Tension on the Korean peninsula

Backbencher April 13, 2013 0

Samuel Kerr says the North Korean issue needs a Chinese solution

The situation on the Korean peninsula is starting to have a whiff of the Cuban Missile Crisis. The recent speculation about a potential missile test by the North along with the withdrawal of workers from the Kaesong industrial complex, and the encouragement to foreign government s to remove workers from their embassies, seemingly looks like a country preparing for war.

International observers have claimed that this is nothing more than sabre rattling from North Korea’s new semi-divine dictator.  There is certainly some credence in this. Kim Jong Un does need to present a strong image to his generals in order to cement his rule. However the problem is that we just don’t know what this 30 year old absolute ruler is going to do.

There is a serious worry that Kim Jong Un has backed himself into a corner with all his military rhetoric.  If he does nothing and backs down now then his military will see him as weak and his political survival will be unsure.  He sees himself as the unequivocal god king of North Korea, therefore this makes negotiation difficult.  It has always been a North Korean belief that the country of Korea should be untied under North Korean rule.  This is at least the view we get from the west because in reality we don’t know what the intentions of the North Korean leadership are.

If there were to be a situation it is unlikely to be the World War III apocalyptic event that people are prophesising. A conflict would most likely be regional starting with focused missile attacks on South Korean targets followed by small ID-10097597forces pushing into the south be sea followed by a final assault on the de-militarized zone. Before the third action took place we would see a definitive response by the US and South Korea which would focus on pushing the DPRK’s soldiers back north and responding with air attacks and missile fire. It is highly unlikely that nuclear weapons would be deployed.

This is unlikely to happen and if we do see military action it is likely to be similar to the shelling of South Korean islands or an attack on South Korean ships. This would show his generals that Kim Jong Un is serious about being a strong leader and is ready to challenge the imperialist US and the South. The problem is that South Korea will respond and the US would respond this would potentially start the process that I spoke about before.

However this once again is speculation based upon the policies of the previous regime. We have no way of knowing what Kim Jong Un is planning and have no way of knowing if this is rhetoric or something far more serious.

One of the major drivers in this debate is China. China is the major contributor to North Korea and its only serious ally. The only way of diplomatically getting through to the North Koreans is through Beijing. China does not want a war on the Korean peninsula; it’s not good for business.  This is a major opportunity for the new Chinese leadership to prove that they can exert significant influence over their errant ally and bring the North Koreans back into check.

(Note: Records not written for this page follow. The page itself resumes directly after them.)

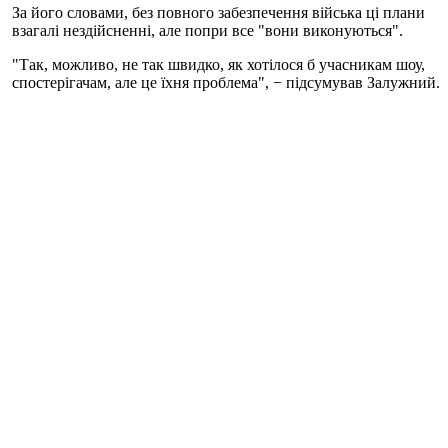
За його словами, без повного забезпечення війська ці плани
взагалі нездійсненні, але попри все "вони виконуються".
"Так, можливо, не так швидко, як хотілося б учасникам шоу,
спостерігачам, але це їхня проблема", − підсумував Залужний.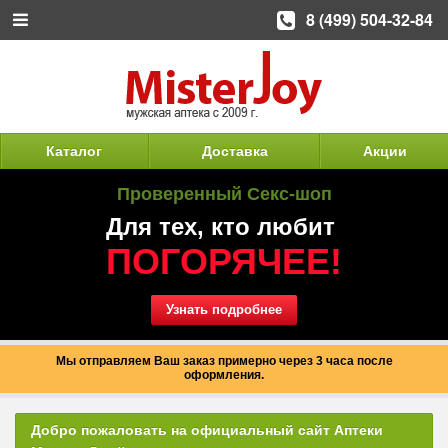
8 (499) 504-32-84
Каталог
Доставка
Акции
Проверенный Секс-шоп
Для тех, кто любит
ПОГОРЯЧЕЕ!
Узнать подробнее
Мы отправляем Ваш заказ примерно через 3 часа после
оформления.
Добро пожаловать на официальный сайт Аптеки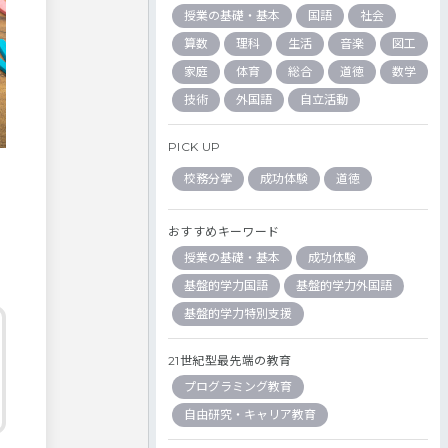
授業の基礎・基本
国語
社会
算数
理科
生活
音楽
図工
家庭
体育
総合
道徳
数学
技術
外国語
自立活動
PICK UP
校務分掌
成功体験
道徳
おすすめキーワード
授業の基礎・基本
成功体験
基盤的学力国語
基盤的学力外国語
基盤的学力特別支援
21世紀型最先端の教育
プログラミング教育
自由研究・キャリア教育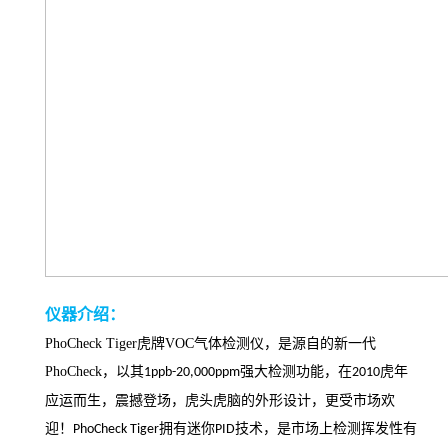
仪器介绍
：
PhoCheck Tiger
虎牌
VOC
气
体检测仪，是源自的新一代
PhoCheck
，以其
强大检测功能，在
虎年
1ppb-20,000ppm
2010
应运而生，震撼登场，虎头虎脑的外形设计，更受市场欢
迎！
拥有迷你
技术，是市场上检测挥发性有
PhoCheck Tiger
PID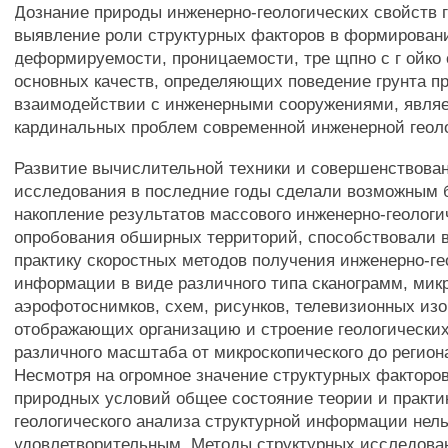
Дознание природы инженерно-геологических свойств 
выявление роли структурных факторов в формировани
деформируемости, проницаемости, тре щпно с г ойко с 
основных качеств, определяющих поведение грунта п
взаимодействии с инженерными сооружениями, являе
кардинальных проблем современной инженерной геол
Развитие вычислительной техники и совершенствова
исследования в последние годы сделали возможным 
накопление результатов массового инженерно-геологи
опробования обширных территорий, способствовали 
практику скоростных методов получения инженерно-ге
информации в виде различного типа сканограмм, микр
аэрофотоснимков, схем, рисунков, телевизионных изоб
отображающих организацию и строение геологических
различного масштаба от микроскопического до регион
Несмотря на огромное значение структурных факторов
природных условий общее состояние теории и практи
геологического анализа структурной информации нель
удовлетворительным. Методы структурных исследова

The problem remains that Kim Jong Un considers himself to be the semi divine successor of the Kim dynasty. His grandfather Kim Il Sung is essentially god in North Korea and therefore he is the descendent of this founding deity. The North Koreans worship their leader and would die to protect him and their country. This makes a possible military response to any Korean aggression problematic. The rhetoric here in the United States is that any war on the Korean peninsula will lead to the destruction of the North and the unification of Korea under the rule of the South.

War with North Korea would without a doubt make the conflicts in Afghanistan and Iraq look like a police action. This is a country with the world’s largest army per head of population, a fanatical population and nuclear weapons that may be used in order to try and secure their survival. The cost of the war would run potentially into the hundreds of billions and could claim the lives of millions potentially on both sides. This is to say nothing of the potential military involvement of China which would turn a terrible situation into one that is utterly unthinkable.

We must watch North Korea very carefully because while all out war on the Korean peninsula is not an option that any in the West should be entertaining at the moment. This is a risky game of political chess and whilst Kim Jong Un will undoubtedly lose if he goes on the attack, the costs of defeating him would be vast and at the moment too tragic to begin to comprehend.